The Prophet, Kahlil Gibran
This is also a quarter bound leather case binding. Bound in goat skin from the Pergamena tannery in upstate NY. The paper is another one of mine from the marbling workshop we did. The top edge is decorated with graphite. This book is for sale. Please let me know if you are interested
Leather Case Binding
We have very recently started working with leather, building on the standard case binding structure but adding headcaps (see close up shot). Headcap formation remains a constant source of aggravation in my day. I am ready for spring break.

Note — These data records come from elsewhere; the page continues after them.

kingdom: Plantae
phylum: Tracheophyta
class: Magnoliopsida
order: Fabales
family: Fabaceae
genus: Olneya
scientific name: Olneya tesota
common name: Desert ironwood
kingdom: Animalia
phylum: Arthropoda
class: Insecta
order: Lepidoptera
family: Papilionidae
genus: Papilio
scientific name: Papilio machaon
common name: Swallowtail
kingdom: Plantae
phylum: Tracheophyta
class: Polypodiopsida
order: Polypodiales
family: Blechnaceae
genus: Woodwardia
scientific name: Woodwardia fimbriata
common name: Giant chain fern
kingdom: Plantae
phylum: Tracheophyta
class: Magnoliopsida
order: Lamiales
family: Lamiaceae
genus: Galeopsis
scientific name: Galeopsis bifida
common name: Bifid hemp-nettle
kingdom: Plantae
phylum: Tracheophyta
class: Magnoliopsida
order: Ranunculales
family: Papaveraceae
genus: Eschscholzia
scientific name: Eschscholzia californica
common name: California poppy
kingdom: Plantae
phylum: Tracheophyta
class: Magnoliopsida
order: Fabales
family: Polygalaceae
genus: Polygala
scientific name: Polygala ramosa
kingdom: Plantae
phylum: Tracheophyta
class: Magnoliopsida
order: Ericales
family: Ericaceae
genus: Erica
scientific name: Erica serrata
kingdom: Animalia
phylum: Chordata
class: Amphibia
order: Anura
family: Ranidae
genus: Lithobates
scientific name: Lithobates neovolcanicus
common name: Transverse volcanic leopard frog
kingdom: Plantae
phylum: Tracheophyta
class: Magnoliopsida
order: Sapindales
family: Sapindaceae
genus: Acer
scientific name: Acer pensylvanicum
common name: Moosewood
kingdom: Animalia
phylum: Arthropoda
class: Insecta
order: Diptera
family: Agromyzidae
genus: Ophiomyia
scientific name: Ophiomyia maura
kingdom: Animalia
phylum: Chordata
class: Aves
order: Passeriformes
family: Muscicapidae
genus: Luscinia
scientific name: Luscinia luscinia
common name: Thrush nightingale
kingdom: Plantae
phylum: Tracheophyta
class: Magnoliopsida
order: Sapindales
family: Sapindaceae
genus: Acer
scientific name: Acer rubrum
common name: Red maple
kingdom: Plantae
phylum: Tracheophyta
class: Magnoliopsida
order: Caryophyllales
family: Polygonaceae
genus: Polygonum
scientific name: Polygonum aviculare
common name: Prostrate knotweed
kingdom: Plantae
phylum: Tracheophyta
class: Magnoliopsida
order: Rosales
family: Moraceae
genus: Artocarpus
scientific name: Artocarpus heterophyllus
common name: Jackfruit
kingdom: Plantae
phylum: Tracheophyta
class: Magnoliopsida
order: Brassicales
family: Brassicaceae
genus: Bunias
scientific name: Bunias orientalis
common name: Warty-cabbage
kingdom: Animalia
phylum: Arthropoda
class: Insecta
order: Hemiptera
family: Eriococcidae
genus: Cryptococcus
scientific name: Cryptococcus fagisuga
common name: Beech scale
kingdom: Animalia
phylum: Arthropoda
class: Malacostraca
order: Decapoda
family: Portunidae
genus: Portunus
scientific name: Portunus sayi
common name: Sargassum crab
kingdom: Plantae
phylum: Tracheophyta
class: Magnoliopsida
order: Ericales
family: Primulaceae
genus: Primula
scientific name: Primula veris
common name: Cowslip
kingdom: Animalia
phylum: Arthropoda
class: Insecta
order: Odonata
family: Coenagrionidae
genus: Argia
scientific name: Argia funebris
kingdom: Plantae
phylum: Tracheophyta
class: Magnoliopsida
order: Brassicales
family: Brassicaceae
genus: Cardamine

Moby Dick in a full cloth case binding with parchment onlays
Making all these blank books can get kinda boring. Even though most of our training around the bindery is technical, it’s nice to get to put the creative side of my brain to work for a change. Despite the fact that Jeff is constantly reminding us that we are craftsmen, not artists, and this is not art school. I had a lot of fun making this; I know the design is a bit trite, but whatever. The onlays are done by cutting the design out of 20pt (card stock), then laminating that to the boards. The book is then covered in the usual way and the cloth is carefully worked into the design. The onlay has to be cut exactly to fit inside the impression and glued in place carefully. Then you, to quote my instructor, “press the shit out of it. ” Finally you go home and stay up all night worrying that maybe the onlay slipped out of position, or expanded too much from the glue while in the press. Stay tuned for fancy leather bindings, an austere existential rebinding and maybe some fun repair projects.
We spent the last few months looking at variations on the theme of case binding. We looked at different endpapers, headbands, covering styles and so on. Our assignment here was to make a set showing all the different features. I found this assignment very helpful as a way of understanding when the different features are useful and most efficient. I also very much enjoyed thinking through production methods trying to figure how to get this done without spinning my wheels too much. I think I am just now realizing, while I dont particularly care for the case binding, it is a very important structure in the development of my skill.
People usually look at this book and say something like “oh, I didn’t know you made real books” Its a funny reply but I understand. This really is the style most people are used to seeing on their bookshelves. It is called a case binding and became popular sometime around the turn of 19th century. The name comes from the fact that the case or cover and the text block (the pages sewn together) are made separately and later attached via an extremely imprecise process known as “Casing In.” As opposed sewing the boards on to the text block and covering them after the fact, as in fine binding. The cloth is Iris Bookcloth and the text block is made from Fabriano Sketch paper.